“This spring, the crisis of our health system will reach its climax through the uncontrolled failure of the functioning of the emergency services”. The first words of the letter from the Samu-urgences union in Franceaddressed to the new Minister of Health Brigitte Bourguignon on Sunday, May 22, set the tone for the state of disrepair and panic in which the emergency services find themselves.
A census published on Friday, May 20, by this same union reports 120 services in “difficulty”, 66 of which are forced to close at least partially. From small hospitals to the largest, none escapes the current tension. The consequence of a deep malaise.
Lack of staff and beds, government promises not kept, physical fatigue and moral exhaustion resulting from the Covid-19 epidemic, the medical workforce is permanently affected, and recruitments are far from compensating for the resignations, more and more numerous. The Samu-emergencies union notes that the nursing staff is “both harassed by the overload of work, desperate by the feeling of doing the job badly and distraught by the rise in the reactionary violence of which they are victims”.

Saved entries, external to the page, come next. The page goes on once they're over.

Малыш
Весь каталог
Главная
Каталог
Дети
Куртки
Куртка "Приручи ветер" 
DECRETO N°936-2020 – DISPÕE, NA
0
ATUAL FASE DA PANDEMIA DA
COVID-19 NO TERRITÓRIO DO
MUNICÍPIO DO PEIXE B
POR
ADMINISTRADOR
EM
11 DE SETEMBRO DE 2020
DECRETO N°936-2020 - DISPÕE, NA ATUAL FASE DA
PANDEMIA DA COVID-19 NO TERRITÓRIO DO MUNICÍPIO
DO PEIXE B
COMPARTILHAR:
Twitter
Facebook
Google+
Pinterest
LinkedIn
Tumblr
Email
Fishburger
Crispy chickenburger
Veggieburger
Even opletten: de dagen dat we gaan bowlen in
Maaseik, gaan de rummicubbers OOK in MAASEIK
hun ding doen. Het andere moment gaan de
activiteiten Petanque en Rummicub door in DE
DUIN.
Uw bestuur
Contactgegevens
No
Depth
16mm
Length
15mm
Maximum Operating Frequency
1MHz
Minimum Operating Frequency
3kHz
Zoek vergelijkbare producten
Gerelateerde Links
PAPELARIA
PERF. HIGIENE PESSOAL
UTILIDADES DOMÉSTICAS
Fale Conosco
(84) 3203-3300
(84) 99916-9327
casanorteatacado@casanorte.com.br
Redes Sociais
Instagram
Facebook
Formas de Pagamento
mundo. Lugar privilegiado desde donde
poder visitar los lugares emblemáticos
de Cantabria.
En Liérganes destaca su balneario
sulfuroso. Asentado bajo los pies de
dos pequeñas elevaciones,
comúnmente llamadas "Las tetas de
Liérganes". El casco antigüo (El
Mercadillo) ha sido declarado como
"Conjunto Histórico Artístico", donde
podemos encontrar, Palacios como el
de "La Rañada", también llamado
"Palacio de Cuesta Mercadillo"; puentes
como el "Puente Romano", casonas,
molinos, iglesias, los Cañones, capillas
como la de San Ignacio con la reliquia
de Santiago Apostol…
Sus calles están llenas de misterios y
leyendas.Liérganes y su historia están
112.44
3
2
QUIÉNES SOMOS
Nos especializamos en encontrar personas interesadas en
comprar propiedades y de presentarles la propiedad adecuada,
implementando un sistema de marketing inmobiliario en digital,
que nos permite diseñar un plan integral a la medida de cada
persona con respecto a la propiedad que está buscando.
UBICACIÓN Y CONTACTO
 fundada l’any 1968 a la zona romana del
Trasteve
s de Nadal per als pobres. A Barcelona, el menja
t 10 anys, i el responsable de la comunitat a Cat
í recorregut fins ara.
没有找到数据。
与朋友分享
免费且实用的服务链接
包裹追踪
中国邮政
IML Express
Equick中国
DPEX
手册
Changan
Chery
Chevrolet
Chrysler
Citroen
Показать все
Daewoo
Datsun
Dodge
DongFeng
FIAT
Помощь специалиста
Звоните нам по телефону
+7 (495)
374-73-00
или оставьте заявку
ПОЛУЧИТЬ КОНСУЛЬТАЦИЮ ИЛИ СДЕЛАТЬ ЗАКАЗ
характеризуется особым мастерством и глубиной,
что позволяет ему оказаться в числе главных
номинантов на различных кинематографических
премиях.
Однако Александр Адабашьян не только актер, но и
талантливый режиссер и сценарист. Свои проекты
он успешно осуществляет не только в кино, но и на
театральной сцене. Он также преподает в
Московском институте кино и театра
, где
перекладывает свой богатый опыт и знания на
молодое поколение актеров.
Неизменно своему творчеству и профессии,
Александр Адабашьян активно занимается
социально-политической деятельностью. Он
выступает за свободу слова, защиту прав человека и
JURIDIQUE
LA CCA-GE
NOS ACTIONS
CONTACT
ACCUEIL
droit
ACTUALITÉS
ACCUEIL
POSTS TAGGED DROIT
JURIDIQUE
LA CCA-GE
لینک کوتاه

Institutions are trying to get out of it as they can
Worried about the situation on the ground, the Association of Small Towns of France (APVF) in turn challenged the Minister of Health on Wednesday May 25, citing a number of hospital establishments having had to completely close their emergency services. , as in Guingamp, Chinon or Sarlat. The APVF goes further, denouncing “a purely accounting and financial management of our health system with disregard for patients and the quality of care”.
Each establishment therefore tries to get out of it as best it can. The CHUs of Amiens and Châteauroux are transferring their patients to other establishments, those of Rennes de Roubaix and Tourcoing are postponing non-urgent operations and all are trying to strengthen home hospitalization.

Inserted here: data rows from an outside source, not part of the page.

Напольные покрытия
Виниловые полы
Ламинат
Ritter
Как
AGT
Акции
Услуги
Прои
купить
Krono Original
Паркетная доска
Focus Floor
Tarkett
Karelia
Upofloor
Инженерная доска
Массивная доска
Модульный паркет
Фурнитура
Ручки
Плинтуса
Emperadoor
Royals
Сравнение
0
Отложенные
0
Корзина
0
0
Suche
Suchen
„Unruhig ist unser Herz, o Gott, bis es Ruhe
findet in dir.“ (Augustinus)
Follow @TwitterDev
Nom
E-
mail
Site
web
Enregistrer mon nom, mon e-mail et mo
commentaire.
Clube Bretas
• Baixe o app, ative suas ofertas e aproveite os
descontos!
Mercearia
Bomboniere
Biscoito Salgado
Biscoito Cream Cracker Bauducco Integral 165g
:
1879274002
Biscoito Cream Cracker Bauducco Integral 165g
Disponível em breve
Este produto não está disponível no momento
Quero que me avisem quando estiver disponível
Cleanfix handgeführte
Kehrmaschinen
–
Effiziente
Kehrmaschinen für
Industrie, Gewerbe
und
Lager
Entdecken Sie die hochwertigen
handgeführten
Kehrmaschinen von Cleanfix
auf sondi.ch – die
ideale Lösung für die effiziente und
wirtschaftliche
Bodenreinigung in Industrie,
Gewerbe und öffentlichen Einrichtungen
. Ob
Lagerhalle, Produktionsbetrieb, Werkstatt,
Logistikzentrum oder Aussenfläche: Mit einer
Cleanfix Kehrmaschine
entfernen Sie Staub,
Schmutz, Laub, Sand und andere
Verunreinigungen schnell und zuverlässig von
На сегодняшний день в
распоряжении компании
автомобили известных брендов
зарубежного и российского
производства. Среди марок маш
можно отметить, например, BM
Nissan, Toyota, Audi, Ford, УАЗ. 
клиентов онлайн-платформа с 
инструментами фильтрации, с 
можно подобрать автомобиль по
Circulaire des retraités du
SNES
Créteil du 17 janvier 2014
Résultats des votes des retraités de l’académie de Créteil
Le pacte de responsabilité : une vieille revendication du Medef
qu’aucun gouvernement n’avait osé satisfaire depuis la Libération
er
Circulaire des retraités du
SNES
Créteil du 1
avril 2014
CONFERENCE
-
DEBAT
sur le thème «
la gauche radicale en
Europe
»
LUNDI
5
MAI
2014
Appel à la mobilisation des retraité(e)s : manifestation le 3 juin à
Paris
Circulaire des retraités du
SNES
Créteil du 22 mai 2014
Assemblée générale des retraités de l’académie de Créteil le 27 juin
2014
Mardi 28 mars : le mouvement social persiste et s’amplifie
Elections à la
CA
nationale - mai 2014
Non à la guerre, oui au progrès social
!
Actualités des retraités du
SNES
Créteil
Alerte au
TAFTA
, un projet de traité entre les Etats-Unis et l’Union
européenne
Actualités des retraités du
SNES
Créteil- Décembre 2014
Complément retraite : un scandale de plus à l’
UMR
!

To reverse the trend, the Collectif inter-urgences is calling for an improvement in working conditions, the imminent implementation of a recruitment policy and a salary increase. The Samu-urgences union believes that the government must anticipate the difficulties by organizing coordination of services at the territorial level, in particular with the private sector, and ensure the activity of mobile emergency and resuscitation services, currently closed at Grenoble, Metz or Creil.
And so that this subject of society is at the heart of political concerns, nine organizations representing caregivers and other hospital staff called for a mobilization on Tuesday June 7, a few days before the first round of the legislative elections.